Jaguar bite leads to penalty for Palm Beach County wildlife sanctuary

U.S. Department of AgricultureHealthJustice SystemNatural ResourcesWellington

A Wellington wildlife sanctuary must pay a penalty of $2,786 for an incident last year in which a jaguar bit off part of a visitor’s thumb.

The Panther Ridge Conservation Center Inc. reached a settlement agreement with the U.S. Department of Agriculture over alleged violations of the law on the handling of animals in a public exhibit. The center neither admitted nor denied the allegations in the settlement agreement.

The incident took place on the afternoon of Feb. 19, 2010, as a volunteer led a female visitor around the 10-acre wildlife center, home to nearly two dozen cheetahs, pumas, jaguars and other cats. The volunteer allowed the woman to pet the jaguar through its cage, and the cat bit her thumb, according to USDA documents.

The settlement agreement states that Panther Ridge failed to provide sufficient distance between the jaguar and visitors, failed to keep animals under the control of people experienced in handling them and allowed them to be under the supervision of an unqualified volunteer.

Mary Morris, attorney for Panther Ridge, said the organization signed the settlement and paid the penalty to put the matter to rest, not because it was at fault. She said the volunteer had taken the woman to an unauthorized area without the permission or knowledge of Panther Ridge management.

"It was important for us on behalf of Panther Ridge to make a payment without admission of liability because in our opinion there was none," Morris said.

Founded in 1999 by Judy Berens, who was involved in the equestrian business, Panther Ridge is a non-profit organization dedicated to caring for abused, neglected or abandoned big cats.

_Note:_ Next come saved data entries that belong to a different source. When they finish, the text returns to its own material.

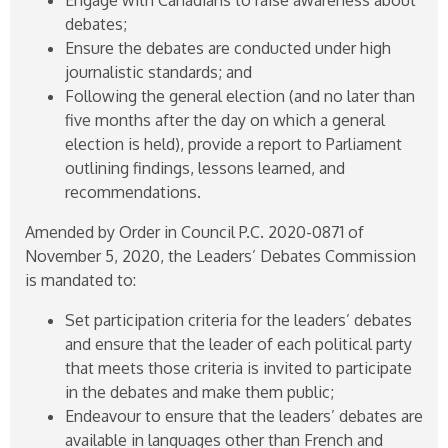
debates;
Ensure the debates are conducted under high
journalistic standards; and
Following the general election (and no later than
five months after the day on which a general
election is held), provide a report to Parliament
outlining findings, lessons learned, and
recommendations.
Amended by Order in Council P.C.
2020-0871
of
November 5, 2020, the Leaders’ Debates Commission
is mandated to:
Set participation criteria for the leaders’ debates
and ensure that the leader of each political party
that meets those criteria is invited to participate
in the debates and make them public;
Endeavour to ensure that the leaders’ debates are
available in languages other than French and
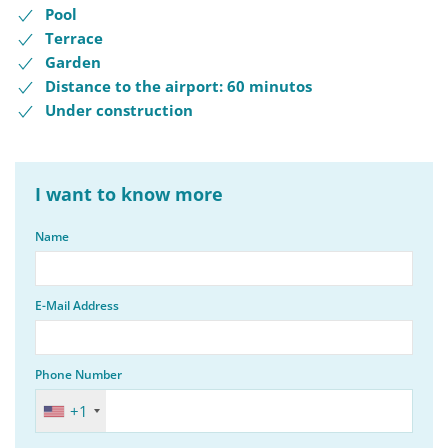
Pool
Terrace
Garden
Distance to the airport: 60 minutos
Under construction
I want to know more
Name
E-Mail Address
Phone Number
+1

The USDA’s most recent inspection of Panther Ridge, held Aug. 17 found no cases of non-compliance with the laws governing animal welfare and exhibitions. But a 2009 inspection found that two clouded leopard had been declawed by the organization’s veterinarian, a procedure that is not allowed under the Animal Welfare Act “since it can cause considerable pain and discomfort to the animal and may result in chronic health problems,” according to the July 1, 2009 inspection report.

In 2008 Berens was hurt by two cheetahs during a fundraiser, suffering wounds to her back, neck and limbs.